Donna estaba tumbada, con los ojos cerrados, la cara pálida y suero en un brazo. Se sentó a su lado, insultándose sin parar. ¿Cómo había sido capaz de dejarla marchar por culpa sólo de su maldito orgullo? La miró fijamente a la cara, deseando que despertara, pero Donna no podía oír los mensajes silenciosos que Rinaldo le estaba gritando con el corazón. Se había ido a algún sitio al que él no estaba invitado.

Quizá estuviera Toni con ella y Donna no quisiera volver a la realidad. Los celos lo poseyeron. Era el mismo sentimiento que había experimentado la primera noche que ella fue a Villa Mantini, cuando la había mirado a los ojos y había adivinado que no había en el mundo otra mujer como ella y que su infantil e inmaduro hermano se la había arrebatado.

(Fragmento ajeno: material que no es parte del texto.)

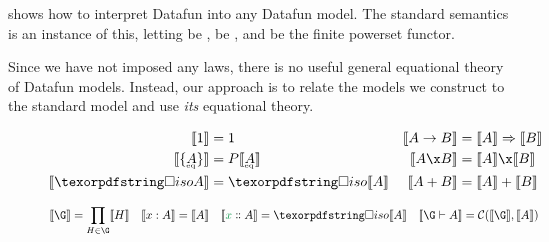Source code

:\documentclass{rntz}\usepackage{fantasy}%
\begin{document}
\noindent
{} shows how to interpret Datafun into any Datafun
model. The standard semantics is an instance of this, letting \catC{} be
\Poset{}, \iso{} be \iso{}, and \pfin{} be the finite powerset functor.

Since we have not imposed any laws, there is no useful general equational theory
of Datafun models. Instead, our approach is to relate the models we construct to
the standard model and use \emph{its} equational theory.


\begin{figure*}

  \begin{align*}
    \den{\tunit} &= \termO & \den{A \to B} &= \expO{\den{A}}{\den{B}}
    \\
    \den{\tseteq A} &= \pfinof{\den{\eqt A}}
    & \den{A \x B} &= \den{A} \x \den{B}
    \\
    \den{\isof A} &= \discof{\den{A}} & \den{A + B} &= \den{A} + \den{B}
  \end{align*}

  \begin{align*}
    \den{\G} &= \prod_{H \in \G} \den{H} &
    \den{\h x A} &= \den{A} & \den{\hd x A} &= \discof{\den{A}} &
    \den{\G \vdash A} &= \catC(\den\G, \den A)
  \end{align*}

  \vspace{.5\baselineskip}


\end{figure*}
\end{document}

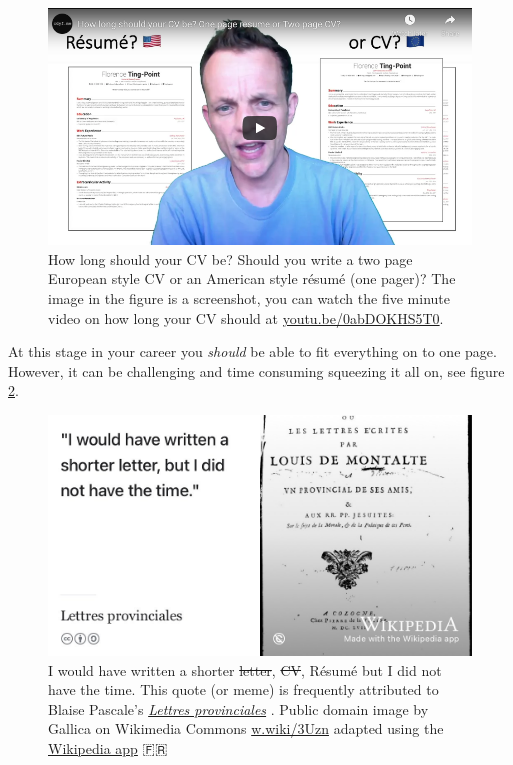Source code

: \documentclass[
]{book}
\begin{document}
\begin{figure}

{\centering \includegraphics[width=0.99\linewidth]{images/youtube-resume-or-cv} 

}

\caption{How long should your CV be? Should you write a two page European style CV or an American style résumé (one pager)? \citep{youtube-resume-or-cv} The image in the figure is a screenshot, you can watch the five minute video on how long your CV should at \href{https://youtu.be/0abDOKHS5T0}{youtu.be/0abDOKHS5T0}.}\label{fig:oneortwopager-fig}
\end{figure}



At this stage in your career you \emph{should} be able to fit everything on to one page. However, it can be challenging and time consuming squeezing it all on, see figure \ref{fig:shorterletter-fig}.

\begin{figure}

{\centering \includegraphics[width=0.98\linewidth]{images/shorterletter} 

}

\caption{I would have written a shorter \sout{letter}, \sout{CV}, Résumé but I did not have the time. This quote (or meme) is frequently attributed to Blaise Pascale's \emph{\href{https://en.wikipedia.org/wiki/Lettres_provinciales}{Lettres provinciales}} \citep{shorterletter}. Public domain image by Gallica on Wikimedia Commons \href{https://w.wiki/3Uzn}{w.wiki/3Uzn} adapted using the \href{https://apps.apple.com/us/app/wikipedia/id324715238}{Wikipedia app} 🇫🇷}\label{fig:shorterletter-fig}
\end{figure}
\end{document}
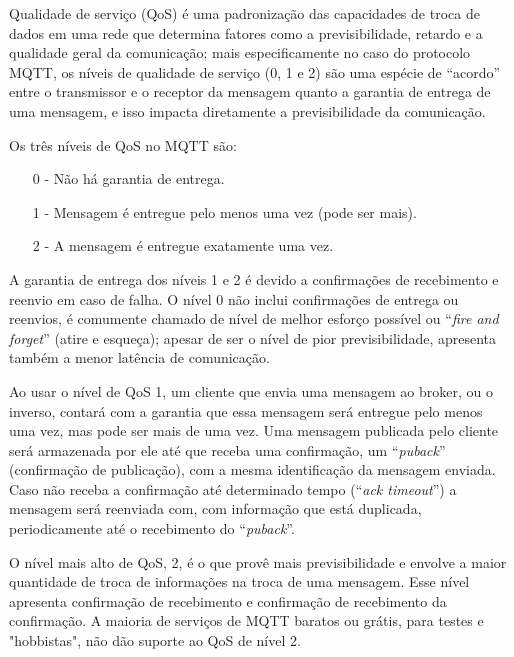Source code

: Qualidade de serviço (\acl{QoS}) é uma padronização das capacidades de troca de dados em uma rede que determina fatores como a previsibilidade, retardo e a qualidade geral da comunicação; mais especificamente no caso do protocolo MQTT, os níveis de qualidade de serviço (0, 1 e 2) são uma espécie de “acordo” entre o transmissor e o receptor da mensagem quanto a garantia de entrega de uma mensagem, e isso impacta diretamente a previsibilidade da comunicação.

Os três níveis de QoS no MQTT são:
\begin{itemize}
    \item[0 -] Não há garantia de entrega.
    \item[1 -] Mensagem é entregue pelo menos uma vez (pode ser mais).
    \item[2 -] A mensagem é entregue exatamente uma vez.
\end{itemize}

A garantia de entrega dos níveis 1 e 2 é devido a confirmações de recebimento e reenvio em caso de falha. O nível 0 não inclui confirmações de entrega ou reenvios, é comumente chamado de nível de melhor esforço possível ou “\textit{fire and forget}” (atire e esqueça); apesar de ser o nível de pior previsibilidade, apresenta também a menor latência de comunicação.

Ao usar o nível de QoS 1, um cliente que envia uma mensagem ao broker, ou o inverso, contará com a garantia que essa mensagem será entregue pelo menos uma vez, mas pode ser mais de uma vez. Uma mensagem publicada pelo cliente será armazenada por ele até que receba uma confirmação, um “\textit{puback}” (confirmação de publicação), com a mesma identificação da mensagem enviada. Caso não receba a confirmação até determinado tempo (“\textit{ack timeout}”) a mensagem será reenviada com, com informação que está duplicada, periodicamente até o recebimento do “\textit{puback}”.

O nível mais alto de QoS, 2, é o que provê mais previsibilidade e envolve a maior quantidade de troca de informações na troca de uma mensagem. Esse nível apresenta confirmação de recebimento e confirmação de recebimento da confirmação. A maioria de serviços de MQTT baratos ou grátis, para testes e "hobbistas", não dão suporte ao QoS de nível 2.


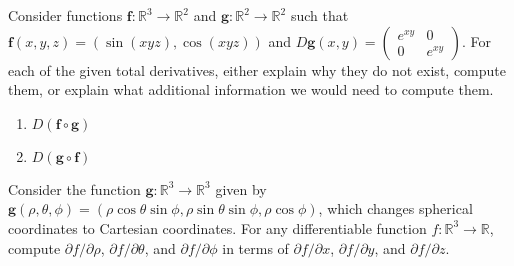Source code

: \documentclass{ximera}
\begin{document}
\begin{problem}
Consider functions $\mathbf{f}:\mathbb{R}^3\rightarrow\mathbb{R}^2$ and $\mathbf{g}:\mathbb{R}^2\rightarrow\mathbb{R}^2$ such that $\mathbf{f}(x,y,z) = (\sin(xyz),\cos(xyz))$ and $D\mathbf{g}(x,y) = \left(\begin{array}{ccc}e^{xy}&0\\0&e^{xy}\end{array}\right)$. For each of the given total derivatives, either explain why they do not exist, compute them, or explain what additional information we would need to compute them.
\begin{enumerate}
\item $D(\mathbf{f}\circ\mathbf{g})$
\item $D(\mathbf{g}\circ\mathbf{f})$
\end{enumerate}
\end{problem}

\begin{problem}
Consider the function $\mathbf{g}:\mathbb{R}^3\rightarrow\mathbb{R}^3$ given by $\mathbf{g}(\rho, \theta, \phi) = (\rho\cos\theta\sin\phi, \rho\sin\theta\sin\phi,\rho\cos\phi)$, which changes spherical coordinates to Cartesian coordinates. For any differentiable function $f:\mathbb{R}^3\rightarrow\mathbb{R}$, compute $\partial f/\partial\rho$, $\partial f/\partial\theta$, and $\partial f/\partial\phi$ in terms of $\partial f/\partial x$, $\partial f/\partial y$, and $\partial f/\partial z$.
\end{problem}
\end{document}
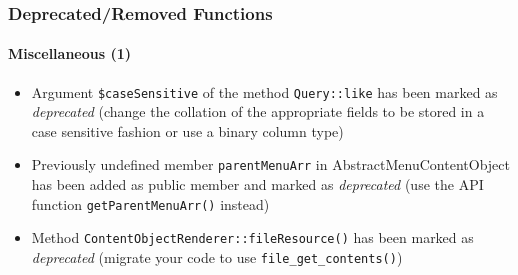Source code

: \begin{frame}[fragile]
	\frametitle{Deprecated/Removed Functions}
	\framesubtitle{Miscellaneous (1)}


	\begin{itemize}

		\item Argument \texttt{\$caseSensitive} of the method \texttt{Query::like}
			has been marked as \textit{deprecated}\newline
			\smaller
				(change the collation of the appropriate fields to be stored in a case sensitive fashion
				or use a binary column type)
			\normalsize

		\item Previously undefined member \texttt{parentMenuArr} in AbstractMenuContentObject
			has been added as public member and marked as \textit{deprecated}\newline
			\smaller
				(use the API function \texttt{getParentMenuArr()} instead)
			\normalsize

		\item Method \texttt{ContentObjectRenderer::fileResource()}
			has been marked as \textit{deprecated}\newline
			\smaller
				(migrate your code to use \texttt{file\_get\_contents()})
			\normalsize

	\end{itemize}

\end{frame}





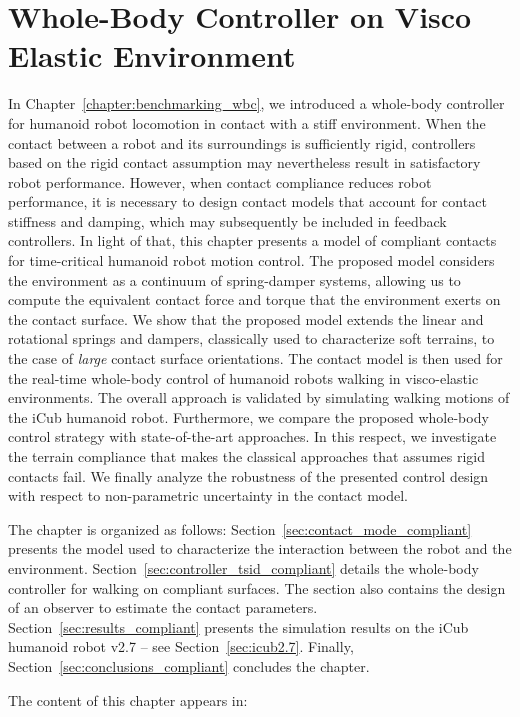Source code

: 
\chapter{Whole-Body Controller on Visco Elastic Environment\label{chapter:wbc_visco_elastic}}

\graphicspath{{ChapterCompliantContact/figures}}

In Chapter~\ref{chapter:benchmarking_wbc}, we introduced a whole-body controller for humanoid robot locomotion in contact with a stiff environment. When the contact between a robot and its surroundings is sufficiently rigid, controllers based on the rigid contact assumption may nevertheless result in satisfactory robot performance. However, when contact compliance reduces robot performance, it is necessary to design contact models that account for contact stiffness and damping, which may subsequently be included in feedback controllers.
In light of that, this chapter presents a model of compliant contacts for time-critical humanoid robot motion control. The proposed model considers the environment as a continuum of spring-damper systems, allowing us to compute the equivalent contact force and torque that the environment exerts 
on the contact surface. We show that the proposed model extends the linear and rotational springs and dampers, classically used to characterize soft terrains,
to the case of \emph{large} contact surface orientations.
The contact model is then used for the 
real-time whole-body control of humanoid robots walking in visco-elastic environments. The overall approach is validated by simulating
walking motions of the iCub humanoid robot. Furthermore, we compare the proposed whole-body control strategy with state-of-the-art approaches. In this respect, we investigate the terrain compliance that makes the classical approaches that assumes rigid contacts fail. We finally analyze the robustness of the presented control design with respect to non-parametric uncertainty in the contact model.
\par
The chapter is organized as follows: Section~\ref{sec:contact_mode_compliant} presents the model used to characterize the interaction between the robot and the environment. Section~\ref{sec:controller_tsid_compliant} details the whole-body controller for walking on compliant surfaces. The section also contains the design of an observer to estimate the contact parameters. Section~\ref{sec:results_compliant} presents the simulation results on the iCub humanoid robot v2.7 -- see Section~\ref{sec:icub2.7}. Finally, Section~\ref{sec:conclusions_compliant} concludes the chapter.

The content of this chapter appears in:






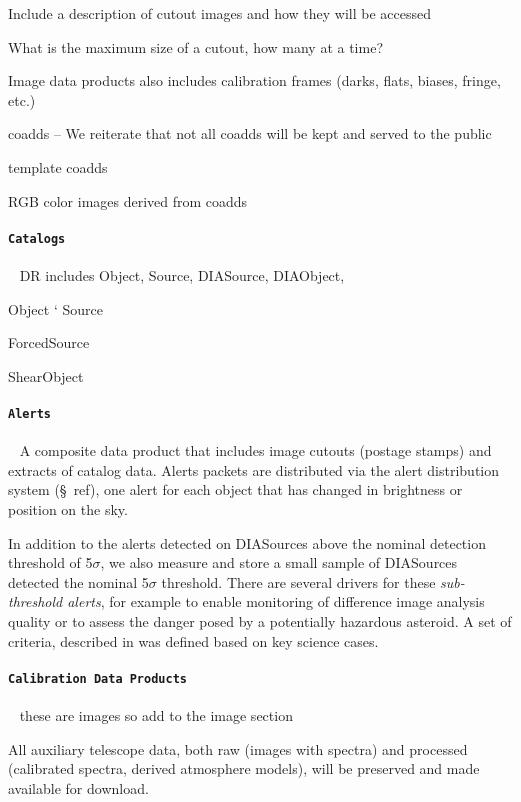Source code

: Include a description of cutout images and how they will be accessed

What is the maximum size of a cutout, how many at a time?

Image data products also includes   calibration frames (darks, flats, biases, fringe, etc.) 

coadds -- We reiterate that not all coadds will be kept and served to the public

template coadds

RGB color images derived from coadds

\paragraph {\tt  Catalogs}~
DR includes Object, Source, DIASource, DIAObject,

Object
`
Source 

ForcedSource

ShearObject

\paragraph {\tt  Alerts}~
A composite data product that includes image cutouts (postage stamps) and extracts of catalog data.
Alerts packets are distributed via the alert distribution system (\S~ref), one alert for each object that 	has changed in brightness or position on the sky.



In addition to the alerts detected on DIASources above the nominal detection threshold of 5$\sigma$, we  also measure and store a small sample of DIASources detected the nominal 5$\sigma$ threshold.
There are several drivers  for these \emph{sub-threshold alerts}, for example to enable monitoring of difference image analysis quality or to assess the danger posed by a potentially hazardous asteroid.
A set of criteria, described in \citep{dmtn-228}  was defined  based on key science cases.


\paragraph {\tt  Calibration Data Products} ~
these are images so add to the image section

All auxiliary telescope data, both raw (images with spectra) and processed (calibrated spectra,
derived atmosphere models), will be preserved and made available for download.

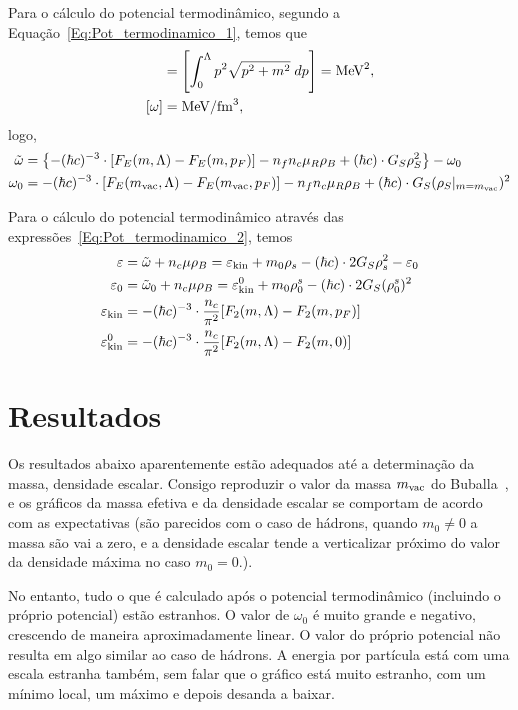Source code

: Para o cálculo do potencial termodinâmico, segundo a Equação~\ref{Eq:Pot_termodinamico_1}, temos que
\begin{align}
	[F_E] &= \left[\int_0^\Lambda p^2\sqrt{p^2+m^2} \;dp\right] = \rm{MeV}^2, \\
	[\omega] &= \rm{MeV}/\rm{fm}^3,
\end{align}
%
logo,
\begin{align}
	\tilde{\omega} &= \left\{- (\hbar c)^{-3} \cdot [F_E(m, \Lambda) - F_E(m, p_F)] - n_fn_c\mu_R\rho_B + (\hbar c) \cdot G_S\rho_S^2\right\} - \omega_0 \\
	\omega_0 &= - (\hbar c)^{-3} \cdot [F_E(m_{\rm{vac}}, \Lambda) - F_E(m_{\rm{vac}}, p_F)] - n_fn_c\mu_R\rho_B + (\hbar c) \cdot G_S(\rho_S|_{m = m_{\rm{vac}}})^2
\end{align}

Para o cálculo do potencial termodinâmico através das expressões~\eqref{Eq:Pot_termodinamico_2}, temos
\begin{subequations}
\begin{align}
	\varepsilon &= \tilde{\omega} + n_c\mu\rho_B = \varepsilon_{\rm{kin}} + m_0\rho_s - (\hbar c) \cdot 2G_S\rho_s^2 - \varepsilon_0\\
	\varepsilon_0 &= \tilde{\omega}_0 + n_c\mu\rho_B = \varepsilon_{\rm{kin}}^0 + m_0\rho_0^s - (\hbar c) \cdot 2G_S(\rho_0^s)^2 \\
	\varepsilon_{\rm{kin}} &= -(\hbar c)^{-3} \cdot \frac{n_c}{\pi^2} [F_2(m, \Lambda) - F_2(m, p_F)] \\
	\varepsilon_{\rm{kin}}^0 &= -(\hbar c)^{-3} \cdot \frac{n_c}{\pi^2} [F_2(m, \Lambda) - F_2(m, 0)]
\end{align}
\end{subequations}

\section{Resultados}

Os resultados abaixo aparentemente estão adequados até a determinação da massa, densidade escalar. Consigo reproduzir o valor da massa $m_{\rm{vac}}$ do Buballa~\cite{Buballa1996}, e os gráficos da massa efetiva e da densidade escalar se comportam de acordo com as expectativas (são parecidos com o caso de hádrons, quando $m_0 \neq 0$ a massa são vai a zero, e a densidade escalar tende a verticalizar próximo do valor da densidade máxima no caso $m_0 = 0$.).

No entanto, tudo o que é calculado após o potencial termodinâmico (incluindo o próprio potencial) estão estranhos. O valor de $\omega_0$ é muito grande e negativo, crescendo de maneira aproximadamente linear. O valor do próprio potencial não resulta em algo similar ao caso de hádrons. A energia por partícula está com uma escala estranha também, sem falar que o gráfico está muito estranho, com um mínimo local, um máximo e depois desanda a baixar.

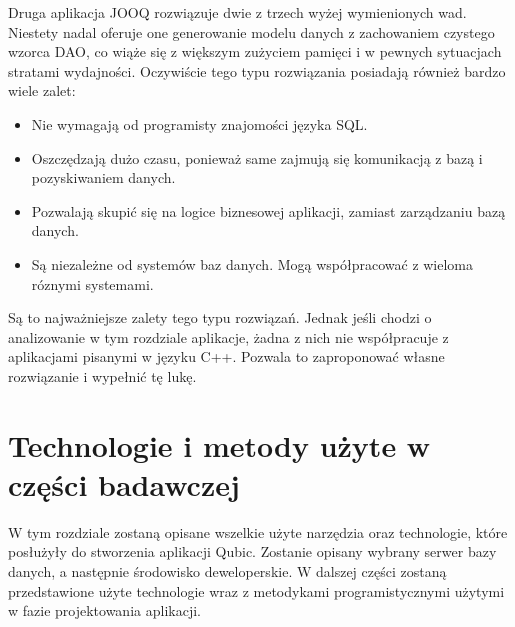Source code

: \documentclass[12pt]{report}
\begin{document}
Druga aplikacja JOOQ rozwiązuje dwie z trzech wyżej wymienionych wad. Niestety nadal oferuje one generowanie modelu danych z zachowaniem czystego wzorca DAO, co wiąże się z większym zużyciem pamięci i w pewnych sytuacjach stratami wydajności. Oczywiście tego typu rozwiązania posiadają również bardzo wiele zalet:
	
\begin{itemize}
\item{Nie wymagają od programisty znajomości języka SQL.}
\item{Oszczędzają dużo czasu, ponieważ same zajmują się komunikacją z bazą i pozyskiwaniem danych.}
\item{Pozwalają skupić się na logice biznesowej aplikacji, zamiast zarządzaniu bazą danych.}
\item{Są niezależne od systemów baz danych. Mogą współpracować z wieloma róznymi systemami.}
\end{itemize}

Są to najważniejsze zalety tego typu rozwiązań. Jednak jeśli chodzi o analizowanie w tym rozdziale aplikacje, żadna z nich nie współpracuje z aplikacjami pisanymi w języku C++. Pozwala to zaproponować własne rozwiązanie i wypełnić tę lukę.
\chapter{Technologie i metody użyte w części badawczej}\label{chap:technologie}
W tym rozdziale zostaną opisane wszelkie użyte narzędzia oraz technologie, które posłużyły do stworzenia aplikacji Qubic. Zostanie opisany wybrany serwer bazy danych, a następnie środowisko deweloperskie. W dalszej części zostaną przedstawione użyte technologie wraz z metodykami programistycznymi użytymi w fazie projektowania aplikacji. 
\end{document}
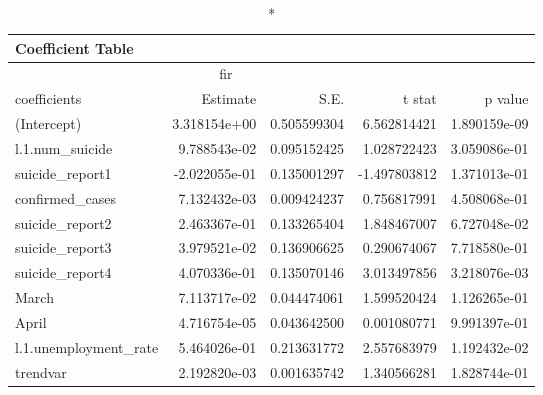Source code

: \begin{longtable}{lrrrr}
\caption*{
{\large Coefficient Table}
} \\ 
\toprule
\multicolumn{4}{c}{fir} &  \\ 
\cmidrule(lr){1-4}
coefficients & Estimate & S.E. & t stat & p value \\ 
\midrule
(Intercept) & 3.318154e+00 & 0.505599304 & 6.562814421 & 1.890159e-09 \\ 
l.1.num\_suicide & 9.788543e-02 & 0.095152425 & 1.028722423 & 3.059086e-01 \\ 
suicide\_report1 & -2.022055e-01 & 0.135001297 & -1.497803812 & 1.371013e-01 \\ 
confirmed\_cases & 7.132432e-03 & 0.009424237 & 0.756817991 & 4.508068e-01 \\ 
suicide\_report2 & 2.463367e-01 & 0.133265404 & 1.848467007 & 6.727048e-02 \\ 
suicide\_report3 & 3.979521e-02 & 0.136906625 & 0.290674067 & 7.718580e-01 \\ 
suicide\_report4 & 4.070336e-01 & 0.135070146 & 3.013497856 & 3.218076e-03 \\ 
March & 7.113717e-02 & 0.044474061 & 1.599520424 & 1.126265e-01 \\ 
April & 4.716754e-05 & 0.043642500 & 0.001080771 & 9.991397e-01 \\ 
l.1.unemployment\_rate & 5.464026e-01 & 0.213631772 & 2.557683979 & 1.192432e-02 \\ 
trendvar & 2.192820e-03 & 0.001635742 & 1.340566281 & 1.828744e-01 \\ 
\bottomrule
\end{longtable}

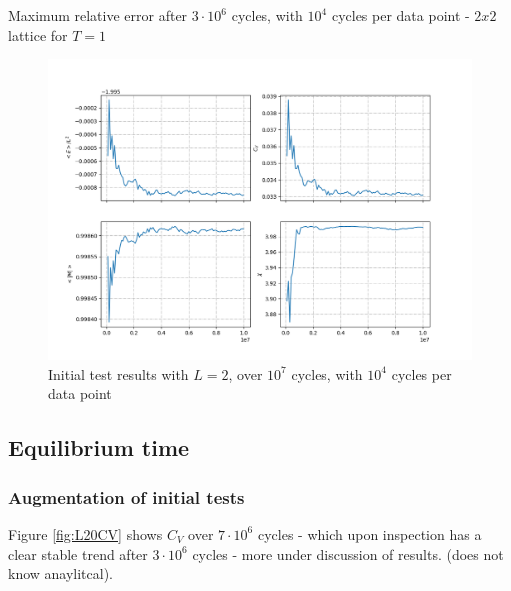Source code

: \documentclass[%
oneside,                 %
final,                   %
10pt]{article}
\begin{document}
\begin{table}[h!tb]
    \centering
    \caption{Maximum relative error after $3 \cdot 10^6$ cycles, with $10^4$ cycles per data point - $2x2$ lattice for $T=1$}
\label{tab:abserrors}
\end{table}


\begin{figure}[!htb]
        \centering 
         \includegraphics[scale=.5]{../Results/initial_tests.png} 
        \caption{Initial test results with $L=2$, over $10^7$ cycles, with $10^4$ cycles per data point}
        \label{fig:initial_tests}   
\end{figure}  

\subsection{Equilibrium time}
\label{SS.R.EQtime }
\subsubsection*{Augmentation of initial tests}
Figure \ref{fig:L20CV} shows $C_V$ over $7 \cdot 10^6$ cycles - which upon  inspection has a clear stable trend after $3 \cdot 10^6$ cycles  - more under discussion of results. (does not know anaylitcal). \newline
\end{document}
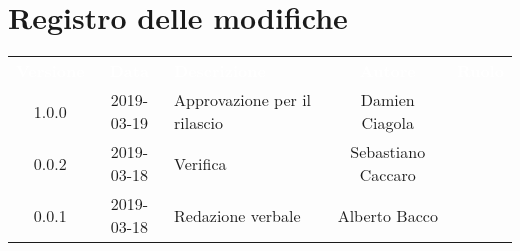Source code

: \section*{Registro delle modifiche}
{
	\renewcommand{\arraystretch}{1.5}
	\centering
	\begin{longtable}{ c c  C{4cm}  c  c }
		
		\textcolor{white}{\textbf{Versione}} & \textcolor{white}{\textbf{Data}} & \textcolor{white}{\textbf{Descrizione}} & \textcolor{white}{\textbf{Autore}} & \textcolor{white}{\textbf{Ruolo}}\\
		1.0.0 & 2019-03-19 & Approvazione per il rilascio & Damien Ciagola & \Res{}\\
		0.0.2 & 2019-03-18 & Verifica & Sebastiano Caccaro & \ver{}\\
		0.0.1 & 2019-03-18 & Redazione verbale & Alberto Bacco & \reda{}\\
		
		
	\end{longtable}
	
}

Había sido tal su frustración, que se había comportado cruelmente con ella y con Toni. Había hecho lo posible por separarlos. Y en un momento delicioso, en el jardín, había sabido que Donna podría ser de él. También ella lo había sabido. Rinaldo lo había visto en sus ojos. Pero luego lo había rechazado y lo había acusado de intentar seducir a la mujer de su hermano.

Su embarazo había sido un golpe muy difícil de encajar. El amargo resentimiento hacia el destino, que se había reído de él presentándole a Donna cuando ya era demasiado tarde, lo había movido a atacar a los dos, a hacerlos huir y… Rinaldo se tapó la cara con las manos, incapaz de soportar su culpabilidad.

Se levantó y fue hasta la ventana para intentar conjurar aquellos pensamientos, estirando las piernas. Pero no lo logró. Una y otra vez retrocedía a aquel primer encuentro, cuando la había visto en la fuente, admirando la belleza del jardín de Loretta. Ya entonces pertenecía a Villa Mantini. Toni lo había visto. Piero lo había visto. Pero la presencia de Donna sólo había supuesto un tormento para él.

– Donna -le susurró al oído con ansiedad, arrodillado junto a la cama-. Donna, ¿me oyes?

Pero seguía quieta y callada, en un mundo secreto al que él no tenía acceso.